McCorkle: Honestly? Video games and anime, or indie books where the inspiration is video games and/or anime. You won’t find the kind of stuff I’m writing in traditional published books. They’re playing it safe. They want short books for maximum profits (meaning you won’t get the detail of worldbuilding I have to offer). They also don’t want books that push boundaries or offend conservatives, so you aren’t going to see much queer or diverse content. For that, you have to look into indie and self-published books. For box with similar vibes as mine, I would recommend The 13th Zodiac by L. Krauch, The Keeper’s Codex by A.D. Wills, and The Alvertaen Axiom by Jessica Moon and Mandy Russell.
Me: *scribbles notes* Uh huh, uh huh. Adding them all to my tbr!
But okay, serious question time. Merchants of Knowledge and Magic stands apart as pretty unique, both in terms of worldbuilding and queer rep. As a queer worldbuilding-addict, those are two of my favourite things! But why so far outside the usual box? How did you end up so far outside the box?
McCorkle: It was a gradual process over two the course of two decades. It also helps that the ‘box’ I started in wasn’t full of the same ol’ Western (‘West’ as in America, Europe, etc. not as in cowboys) fantasy worldbuilding tropes many other authors start in. My box was full of Japanese anime/video game tropes and I slowly stepped out of the box by adding in aspects of my own experiences. I took inspiration from everything, from studying biology to being asked weird hypothetical questions. An example of the latter, the idea for the Gods’ Blessing system first came about when someone on the internet asked the age old question ‘An apartment is on fire and you can save only one: a stranger’s baby or your own dog. Which do you save?’ It made me question the very nature of my world. I wondered ‘why would the Fire God even allow a baby or dog to burn to death?’ So I explored the possibility of Gods who grant protections to people right away, and why they might want to take those protections away later.
So ‘how’ I got so far out of the box was largely due to time, critical thinking, philosophy, and inspiration from sources most Western authors scoff at.
Me: now for the most important question of all: if someone offered you a portal leading into the world of the Pentagonal Dominion…would you step through?
McCorkle: I wouldn’t even wait to say goodbye to people on Earth.
Me: I can’t think of a better endorsement for a book than that! Thank you so much for your time, and for the wonderful book!Merchants of Knowledge and Magic (The Pentagonal Dominion #1) by Erika McCorkle
Published on: 8th April 2022
On one of the many planes of the Pentagonal Dominion, priestess Calinthe trades in information, collecting valuable secrets for her demonic employer. Calinthe has a secret of her own: she’s intersex, making her a target for the matriarchal slavers of the Ophidian Plane whose territory she must cross in her search for hidden knowledge. But thanks to her friend Zakuro’s illusions, Calinthe presents as a woman- a comfortable, if furtive, existence in a world determined to bring her to heel.

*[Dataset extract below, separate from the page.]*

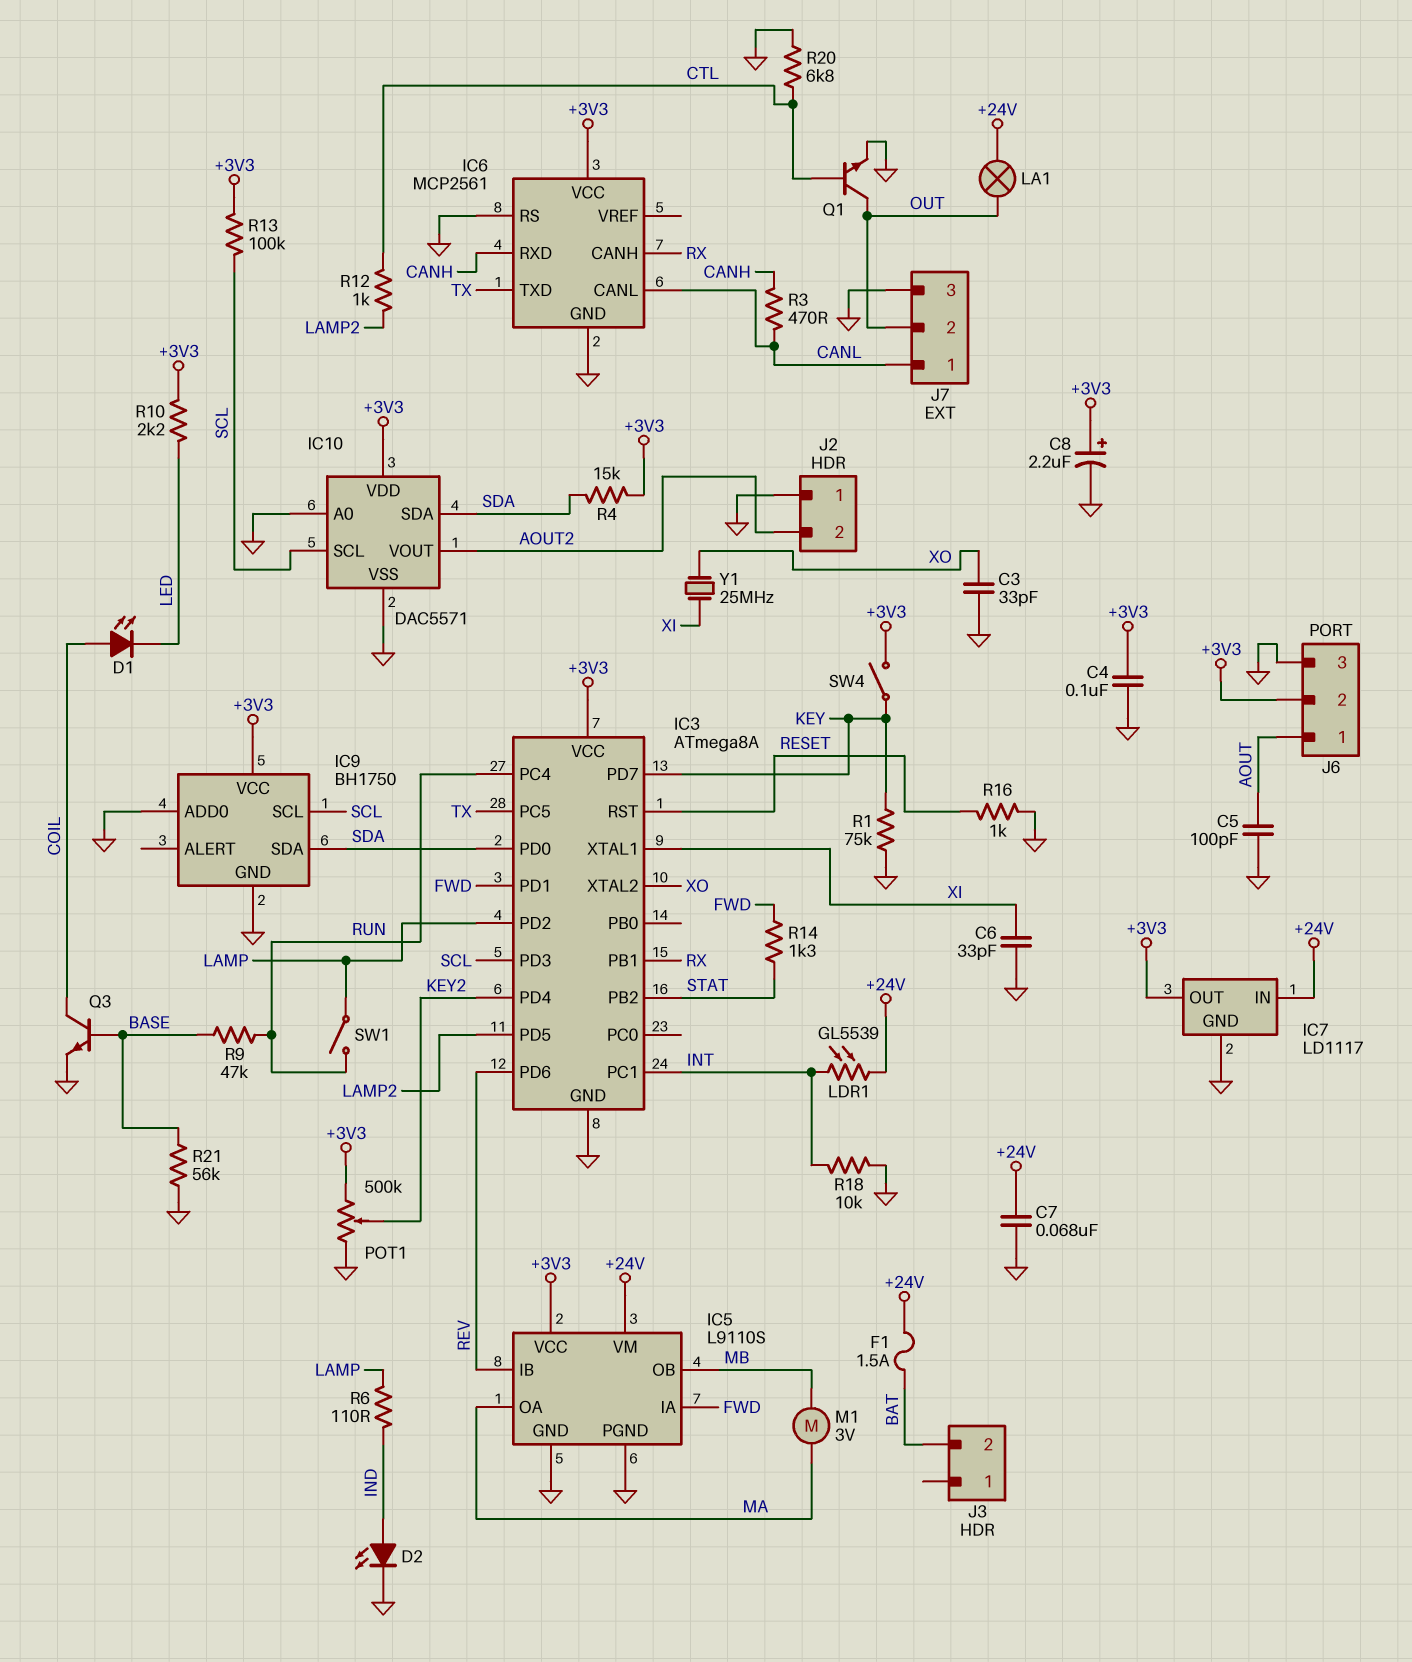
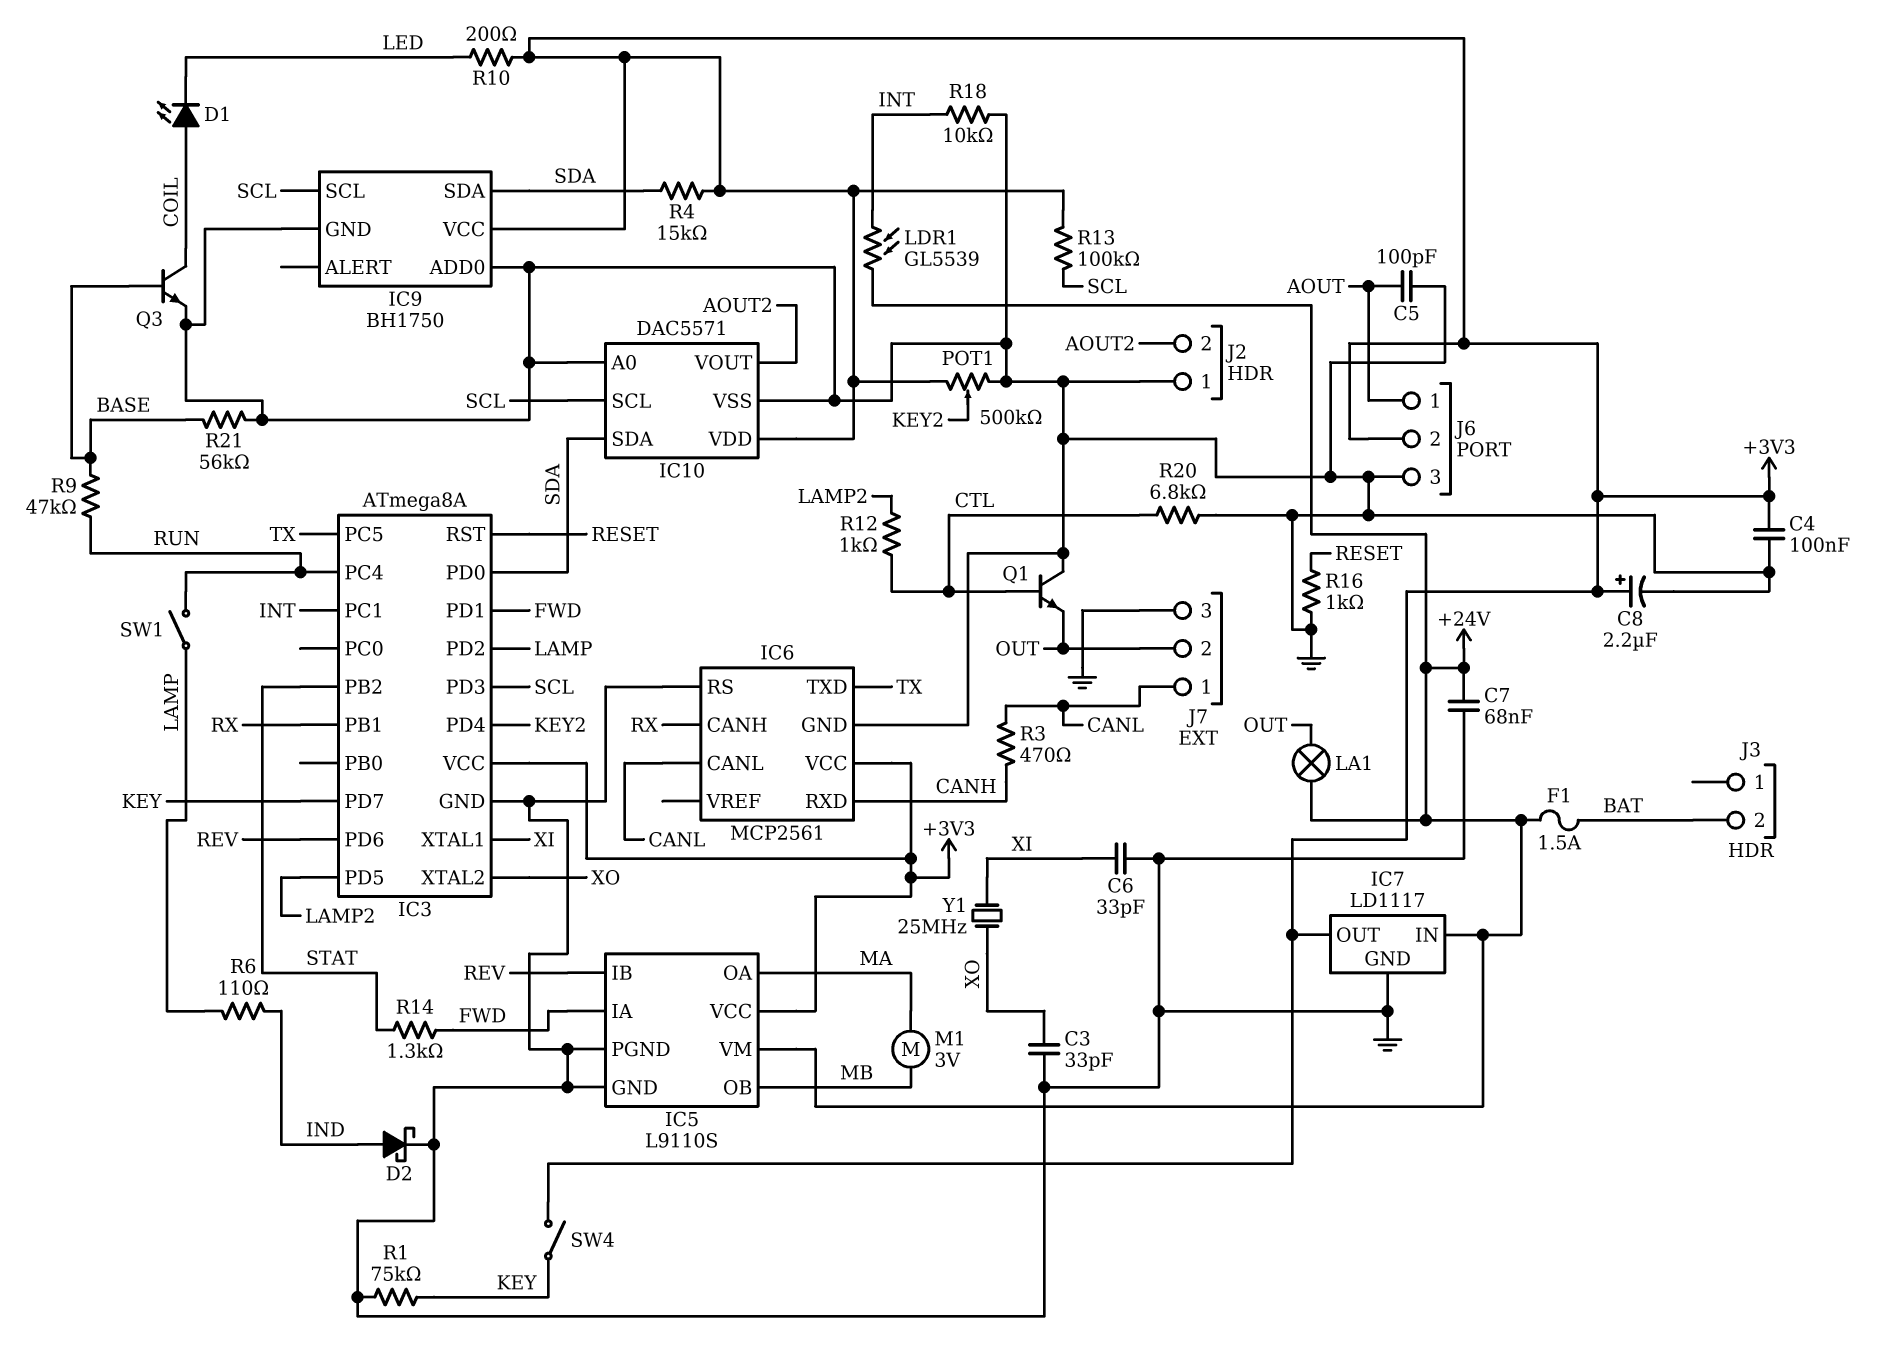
D2: LED (A IND, K GND) -> schottky (A IND, K GND)
Q1: NPN (B CTL, C OUT, E GND) -> NPN (B CTL, C GND, E OUT)
R10: 2.2k (+3V3, LED) -> 200 (+3V3, LED)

But when, instead of a mere secret, the priestess uncovers an incalculably powerful artifact, Calinthe finds herself in a high-stakes negotiation with the same matriarchs who sought to enslave her. On the table: Calinthe’s discovery, a charm powerful enough to transform a mortal into a god… against a secret so deadly it could quell all life on every plane of the dominion. If Calinthe plays her cards perfectly, she and Zakuro could escape Ophidia wealthier than either of them ever dreamed possible.
But if she plays them wrong…
…she’ll learn slavery in her pursuers’ hands is a fate far worse than death.